━━━ Material

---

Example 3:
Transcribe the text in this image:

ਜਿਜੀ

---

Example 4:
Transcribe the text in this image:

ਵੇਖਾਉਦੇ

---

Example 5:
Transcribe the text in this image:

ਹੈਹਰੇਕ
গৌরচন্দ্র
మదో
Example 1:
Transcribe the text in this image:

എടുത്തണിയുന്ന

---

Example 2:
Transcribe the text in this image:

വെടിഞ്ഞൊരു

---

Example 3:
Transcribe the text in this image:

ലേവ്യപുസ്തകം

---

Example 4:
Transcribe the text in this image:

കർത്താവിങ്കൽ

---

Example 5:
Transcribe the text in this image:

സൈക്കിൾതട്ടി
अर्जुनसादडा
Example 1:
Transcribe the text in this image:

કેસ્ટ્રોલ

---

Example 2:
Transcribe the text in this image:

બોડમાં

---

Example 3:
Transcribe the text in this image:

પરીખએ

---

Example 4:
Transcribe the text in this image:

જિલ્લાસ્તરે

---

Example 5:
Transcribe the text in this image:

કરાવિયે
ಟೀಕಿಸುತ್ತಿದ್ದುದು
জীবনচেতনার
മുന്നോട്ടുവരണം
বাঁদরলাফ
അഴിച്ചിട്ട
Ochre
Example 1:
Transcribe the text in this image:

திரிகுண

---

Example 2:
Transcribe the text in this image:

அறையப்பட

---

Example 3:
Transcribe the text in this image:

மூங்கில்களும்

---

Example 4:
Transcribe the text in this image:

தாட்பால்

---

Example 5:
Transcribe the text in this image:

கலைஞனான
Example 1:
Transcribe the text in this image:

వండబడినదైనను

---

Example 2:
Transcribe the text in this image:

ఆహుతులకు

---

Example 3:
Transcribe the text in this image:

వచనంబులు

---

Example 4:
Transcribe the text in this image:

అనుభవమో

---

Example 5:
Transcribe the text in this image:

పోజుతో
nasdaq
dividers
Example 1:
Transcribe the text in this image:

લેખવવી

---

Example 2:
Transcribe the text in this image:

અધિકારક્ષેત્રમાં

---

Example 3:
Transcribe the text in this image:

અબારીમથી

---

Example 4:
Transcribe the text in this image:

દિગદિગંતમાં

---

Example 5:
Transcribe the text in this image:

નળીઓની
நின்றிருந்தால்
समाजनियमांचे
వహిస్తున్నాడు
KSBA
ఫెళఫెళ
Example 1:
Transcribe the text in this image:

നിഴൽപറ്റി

━━━━━━

Exercise description ▸ Please copy out each line of the records above without changing a single character.

Response for this exercise ▸
---

Example 3:
Transcribe the text in this image:

ਜਿਜੀ

---

Example 4:
Transcribe the text in this image:

ਵੇਖਾਉਦੇ

---

Example 5:
Transcribe the text in this image:

ਹੈਹਰੇਕ
গৌরচন্দ্র
మదో
Example 1:
Transcribe the text in this image:

എടുത്തണിയുന്ന

---

Example 2:
Transcribe the text in this image:

വെടിഞ്ഞൊരു

---

Example 3:
Transcribe the text in this image:

ലേവ്യപുസ്തകം

---

Example 4:
Transcribe the text in this image:

കർത്താവിങ്കൽ

---

Example 5:
Transcribe the text in this image:

സൈക്കിൾതട്ടി
अर्जुनसादडा
Example 1:
Transcribe the text in this image:

કેસ્ટ્રોલ

---

Example 2:
Transcribe the text in this image:

બોડમાં

---

Example 3:
Transcribe the text in this image:

પરીખએ

---

Example 4:
Transcribe the text in this image:

જિલ્લાસ્તરે

---

Example 5:
Transcribe the text in this image:

કરાવિયે
ಟೀಕಿಸುತ್ತಿದ್ದುದು
জীবনচেতনার
മുന്നോട്ടുവരണം
বাঁদরলাফ
അഴിച്ചിട്ട
Ochre
Example 1:
Transcribe the text in this image:

திரிகுண

---

Example 2:
Transcribe the text in this image:

அறையப்பட

---

Example 3:
Transcribe the text in this image:

மூங்கில்களும்

---

Example 4:
Transcribe the text in this image:

தாட்பால்

---

Example 5:
Transcribe the text in this image:

கலைஞனான
Example 1:
Transcribe the text in this image:

వండబడినదైనను

---

Example 2:
Transcribe the text in this image:

ఆహుతులకు

---

Example 3:
Transcribe the text in this image:

వచనంబులు

---

Example 4:
Transcribe the text in this image:

అనుభవమో

---

Example 5:
Transcribe the text in this image:

పోజుతో
nasdaq
dividers
Example 1:
Transcribe the text in this image:

લેખવવી

---

Example 2:
Transcribe the text in this image:

અધિકારક્ષેત્રમાં

---

Example 3:
Transcribe the text in this image:

અબારીમથી

---

Example 4:
Transcribe the text in this image:

દિગદિગંતમાં

---

Example 5:
Transcribe the text in this image:

નળીઓની
நின்றிருந்தால்
समाजनियमांचे
వహిస్తున్నాడు
KSBA
ఫెళఫెళ
Example 1:
Transcribe the text in this image:

നിഴൽപറ്റി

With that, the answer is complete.